Facebook’s high valuation on the NASDAQ also speaks to a larger disconnect between corporate profits, stock prices, and the labor market during the post-recession recovery. According to a recent analysis from Northeastern University, in the first two years of the recovery, the Dow Jones Industrial average increased 49 percent, the Standard and Poor 500 index had increased 46 percent, yet real mean hourly earnings of all private sector workers had decreased 1 percent. Put a different way, recent years have been fantastic for owners of capital – who are largely part of the top 20 percent of households, as noted – and terrible for workers.
Nearly three quarters of Americans believe the “rich are getting richer and the poor are getting poorer,” accord to a Harris Interactive poll taken last year. The Facebook IPO confirms at least half of this view: it will shower vast new wealth on investors who were only able to get a stake in Facebook because they were already wealthy and had inside connections.
Investors who support start-ups with capital play a crucial role in spurring growth and creating jobs. These investors often take big risks and deserve big rewards. But the ability of those with wealth and connections to achieve even greater wealth, through opportunities not available to the rest of us, illustrates how the U.S. economy delivers outsized gains to existing “haves,” exacerbating the wealth divide.
Beyond its founders and first employees, the biggest winners from Facebook’s IPO will be its early investors – most of whom were wealthy Silicon Valley insiders even before they invested in Facebook and only got an opportunity to invest in Facebook because of their connections and existing wealth. These winners include Peter Thiel, who owns 2.5 percent of the company, according to Facebook’s registration statement to the SEC. Thiel was already extremely wealthy in his role in founding PayPal and a hedge fund when he became the first major outside investor to Facebook, writing a check for $500,000 after a meeting with Zuckerberg. Thiel met Zuckerberg through his connections with Reid Hoffman, another wealthy PayPal co-founder who knew Sean Parker, the company’s president. (Hoffman secured a 0.5 percent stake in Facebook.) Another major winner is Jim Breyer and the venture capital firm of Accel Partners, which owns 10 percent of the company worth as much as $10 billion. Breyer not only arranged the Accel investment, but – thanks to his personal wealth and proximity to the deal – was able to invest his own money in the company, which is now a 0.6 percent stake worth $600 million.
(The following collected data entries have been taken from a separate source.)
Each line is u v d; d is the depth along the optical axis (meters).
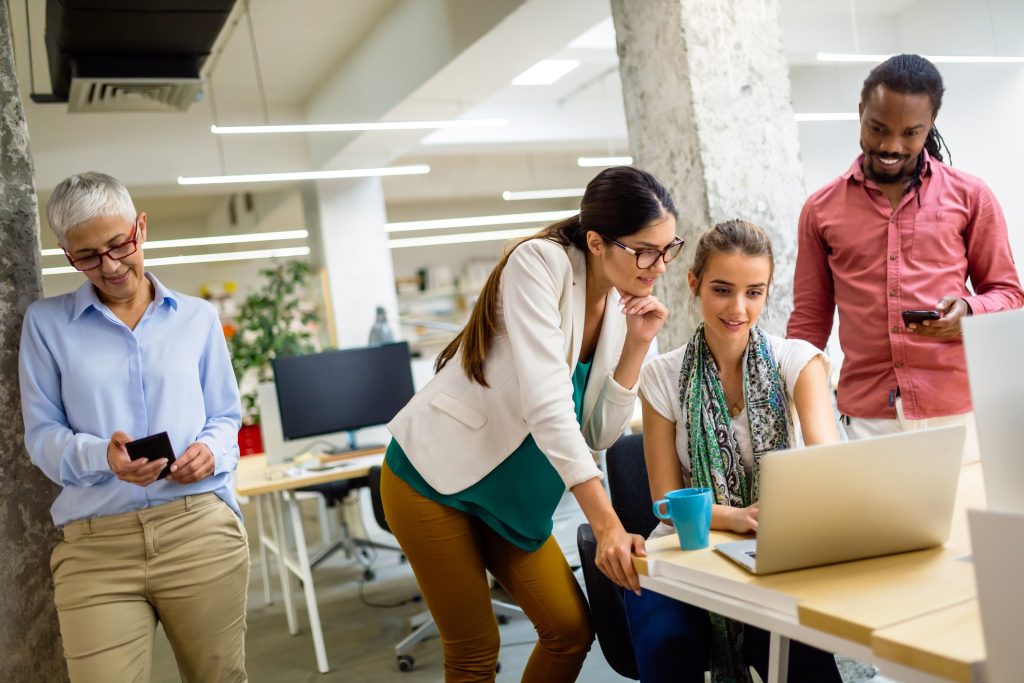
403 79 5.99
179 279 12.36
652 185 1.60
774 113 2.98
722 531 1.56
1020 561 0.84
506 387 1.72
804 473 1.19
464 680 1.84
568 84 7.96
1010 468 1.24
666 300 3.08
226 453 1.97
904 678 0.96
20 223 2.11
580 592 1.90
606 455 2.14
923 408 2.21
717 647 1.75
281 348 7.75
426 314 12.39
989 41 6.14
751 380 1.80
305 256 12.69
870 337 2.29
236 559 1.99
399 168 6.96
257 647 3.87
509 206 13.35
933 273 2.21
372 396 4.27
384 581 4.76
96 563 1.86
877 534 1.26
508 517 1.80
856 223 2.30
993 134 6.20
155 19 4.47
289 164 8.09
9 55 2.14
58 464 1.83
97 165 7.29
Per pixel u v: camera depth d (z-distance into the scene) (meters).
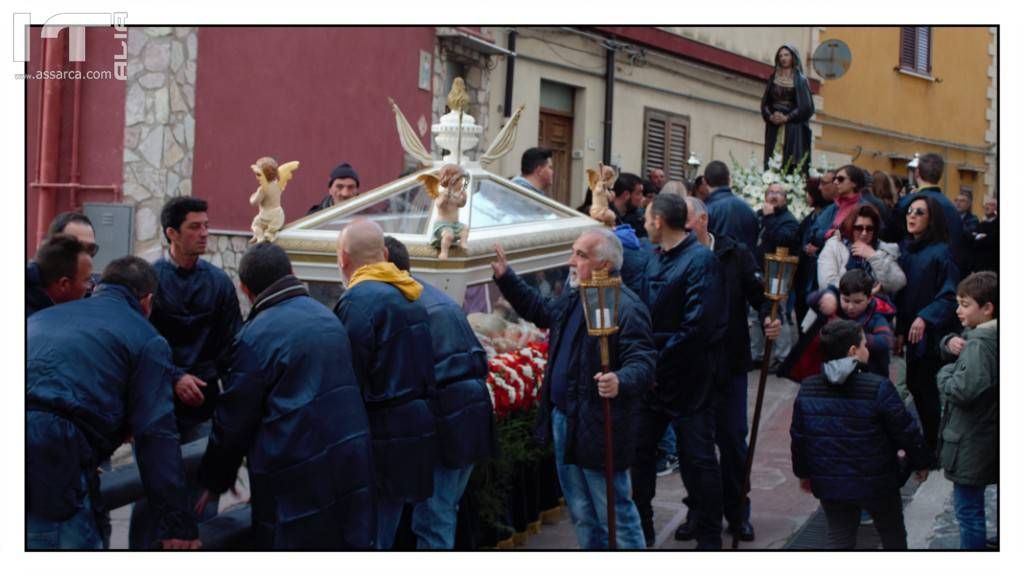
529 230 6.62
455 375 5.14
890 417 5.20
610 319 4.84
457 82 7.01
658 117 16.70
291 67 10.55
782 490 7.00
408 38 12.31
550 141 14.88
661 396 5.68
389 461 4.82
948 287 7.23
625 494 5.15
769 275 5.87
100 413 4.30
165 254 8.86
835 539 5.36
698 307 5.61
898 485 5.32
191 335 5.80
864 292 6.46
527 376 5.89
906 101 22.17
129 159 9.18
While most of those getting rich from Facebook did not start with family wealth, such wealth did play a key role in both launching the company and enriching one of the biggest winners in the Facebook story: 29-year old co-founder Eduardo Saverin. The son of a wealthy Brazilian industrialist, Saverin had the means as a college student to help bankroll Facebook’s startup, becoming its first investor and helping Facebook afford server space and other early costs. Saverin, who played no role in the company after its earliest days, is now worth some $4 billion thanks to his Facebook holdings.
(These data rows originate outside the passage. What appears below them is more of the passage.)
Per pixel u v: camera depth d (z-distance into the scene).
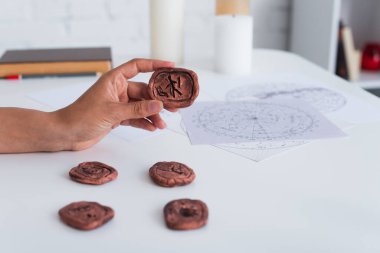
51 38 1.62
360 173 0.54
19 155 0.59
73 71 0.99
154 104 0.55
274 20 1.76
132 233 0.43
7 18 1.56
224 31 1.00
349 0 1.82
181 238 0.42
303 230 0.43
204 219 0.43
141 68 0.62
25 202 0.48
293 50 1.76
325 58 1.57
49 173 0.54
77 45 1.64
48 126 0.58
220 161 0.57
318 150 0.61
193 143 0.63
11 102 0.81
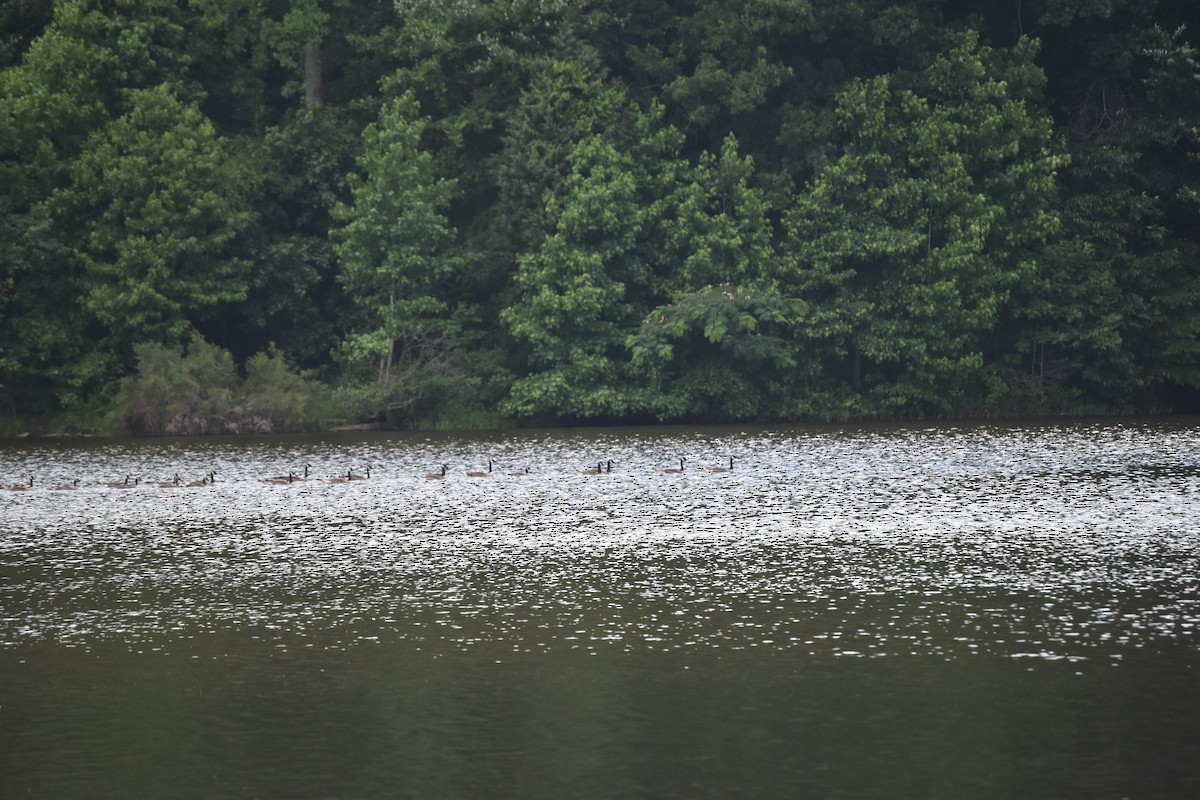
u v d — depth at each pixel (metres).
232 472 122.12
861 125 179.12
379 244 174.38
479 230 188.88
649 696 48.84
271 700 49.19
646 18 191.88
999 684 49.53
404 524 89.75
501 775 41.38
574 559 75.44
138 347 166.25
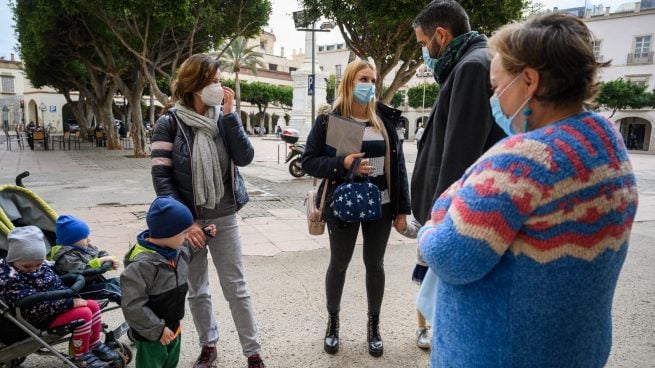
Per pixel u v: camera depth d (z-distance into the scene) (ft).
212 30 50.06
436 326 4.52
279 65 240.94
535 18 4.02
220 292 13.10
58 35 55.57
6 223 8.98
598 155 3.51
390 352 9.96
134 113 59.36
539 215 3.52
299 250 17.54
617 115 136.05
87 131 96.63
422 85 160.76
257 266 15.55
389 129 9.50
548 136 3.59
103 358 8.63
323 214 9.40
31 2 49.44
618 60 136.46
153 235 7.38
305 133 60.75
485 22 36.04
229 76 170.30
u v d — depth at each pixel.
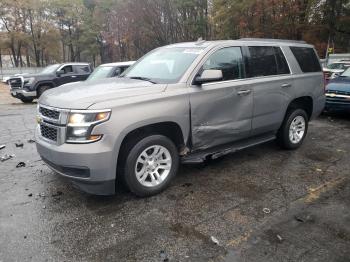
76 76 16.05
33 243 3.15
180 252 3.01
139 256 2.96
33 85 14.59
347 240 3.18
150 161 4.05
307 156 5.66
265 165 5.21
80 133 3.50
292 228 3.38
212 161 5.39
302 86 5.83
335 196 4.12
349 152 5.91
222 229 3.37
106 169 3.58
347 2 25.16
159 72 4.63
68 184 4.52
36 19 48.00
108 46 47.22
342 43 28.25
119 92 3.78
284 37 26.39
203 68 4.43
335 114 9.66
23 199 4.07
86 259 2.92
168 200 4.01
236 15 28.77
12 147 6.43
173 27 29.75
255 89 4.99
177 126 4.15
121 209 3.79
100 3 43.31
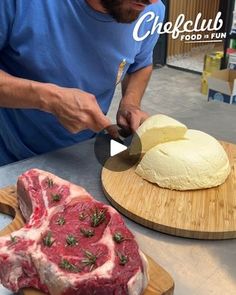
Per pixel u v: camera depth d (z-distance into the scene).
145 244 0.79
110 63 1.12
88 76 1.13
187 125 1.27
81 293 0.58
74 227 0.68
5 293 0.65
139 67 1.33
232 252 0.77
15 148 1.24
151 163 0.94
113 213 0.70
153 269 0.67
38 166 1.04
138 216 0.83
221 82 2.61
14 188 0.89
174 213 0.84
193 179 0.91
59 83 1.11
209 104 1.45
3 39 1.04
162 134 0.99
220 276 0.71
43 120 1.17
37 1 1.00
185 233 0.80
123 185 0.94
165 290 0.63
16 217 0.80
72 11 1.01
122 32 1.08
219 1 3.69
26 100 0.98
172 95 3.29
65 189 0.78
Well-connected investors who didn’t get in on Facebook in the early days may still have a chance to do very well as the result of IPO. While the first sale of Facebook’s stock is called an initial public offering, and the company has pledged to give ordinary investors a shot at buying shares early on, few in the broader investing public have any chance of getting in on this action. Instead, those with the best chance to buy shares at their initial offering price will be financial advisors and investors closely connected to the Wall Street firms underwriting the IPO. As the New York Times’ Dealbook reported: “Depending on the size of the offering, Facebook will end up paying more than $100 million in fees to the underwriters. The firms that receive the most in underwriting fees typically get the biggest number of retail shares. In the case of Facebook, that is likely to be Morgan Stanley, which has a large network of brokers. Those shares are highly coveted and typically go to the firm's top-producing brokers – and their best clients.” In other words, wealthy brokers and well-heeled clients have the biggest chance of being able to buy Facebook shares at their opening price – and reap huge gains if the stock then climbs dramatically in value.
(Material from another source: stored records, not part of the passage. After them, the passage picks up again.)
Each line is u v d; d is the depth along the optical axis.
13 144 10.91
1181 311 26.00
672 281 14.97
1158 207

Finally, it is worth mentioning the large gains that Mark Zuckerberg’s family will reap from the public offering. Zuckerberg’s father, who provided family money and other forms of help to Facebook and his son in its early days was granted the option to buy 2 million shares of Facebook stock by the company’s board. He will likely be worth $60 million after the IPO, according to New York magazine. Mark Zuckerberg’s sister, Randi, is also likely to do well from the IPO, since she was hired by her brother as Facebook’s first marketing director with stock options.
The free market is supposed to grant its biggest rewards to those with the best ideas, strongest work ethic, or greatest savvy. Parts of the Facebook story confirm this link between wealth and merit – particularly Zuckerberg’s success, given his wide reputation as the visionary behind the company. Other players in the story also clearly earned huge rewards, including Sean Parker who instantly saw the value of Facebook and orchestrated the company’s key early successes in Silicon Valley; and COO Sheryl Sandberg, a Google veteran who played an instrumental role in figuring out how to monetize Facebook.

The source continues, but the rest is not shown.